PER

class PER(size: int, batch_size: int, alpha: float = 0.6, beta: ray.rllib.utils.schedules.schedule.Schedule = ConstantSchedule(0.4), epsilon: float = 1e-06)

Bases: pandemonium.experience.buffers.ER

Prioritized Experience Replay buffer.

References

  • Prioritized Experience Replay (Schaul et al., 2015)

  • Ray RLLib.

Methods Summary

add(self, transition, weight)

sample(self, batch_size, contiguous)

Randomly draws a batch of transitions

update_priorities(self, idxes, priorities)

Update priorities of sampled transitions.

Methods Documentation

add(self, transition: pandemonium.experience.experience.Transition, weight: float = None)
sample(self, batch_size: int = None, contiguous: bool = True) → List[pandemonium.experience.experience.Transition]

Randomly draws a batch of transitions

Parameters
  • batch_size – Number of transitions to sample from the buffer.

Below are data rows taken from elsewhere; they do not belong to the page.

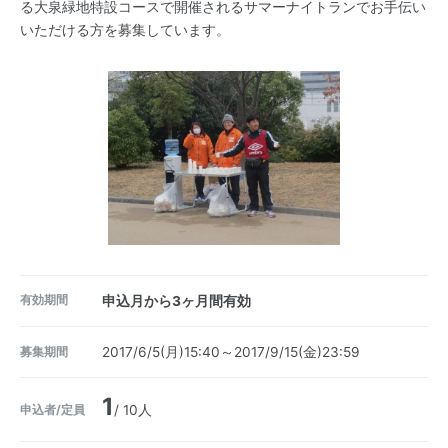
る大泉緑地特設コースで開催されるサマーナイトランでお手伝い
いただける方を募集しています。
有効期間
申込月から3ヶ月間有効
募集期間
2017/6/5(月)15:40～2017/9/15(金)23:59
1
申込者/定員
/ 10人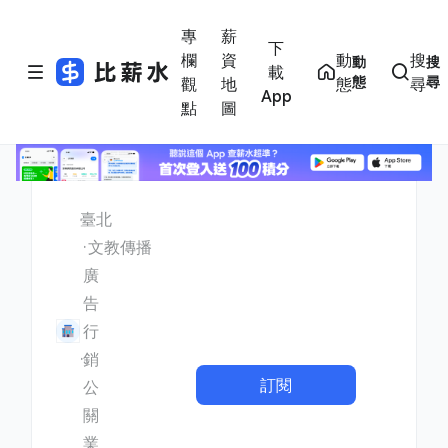
專
薪
下
欄
資
動
搜
動
搜
載
態
尋
觀
地
態
尋
App
點
圖
臺北
文教傳播
廣
告
行
銷
訂閱
公
關
業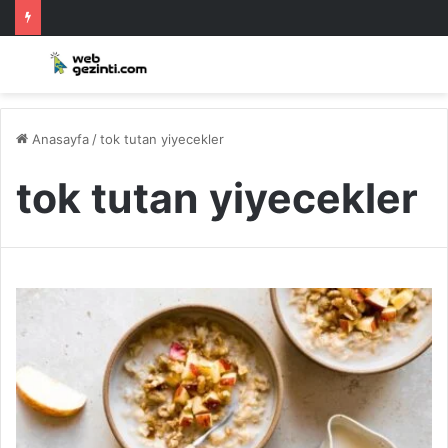
Anasayfa
/
tok tutan yiyecekler
tok tutan yiyecekler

  • contiguous – Whether transitions should be contiguous or not. This is particularly useful when using \(n\)-step methods.

update_priorities(self, idxes, priorities)

Update priorities of sampled transitions.

Sets priority of transition at index idxes[i] to priorities[i].

Parameters
  • idxes (List[int]) – List of idxes of sampled transitions

  • priorities (List[float]) – List of updated priorities corresponding to transitions at the sampled idxes denoted by variable idxes.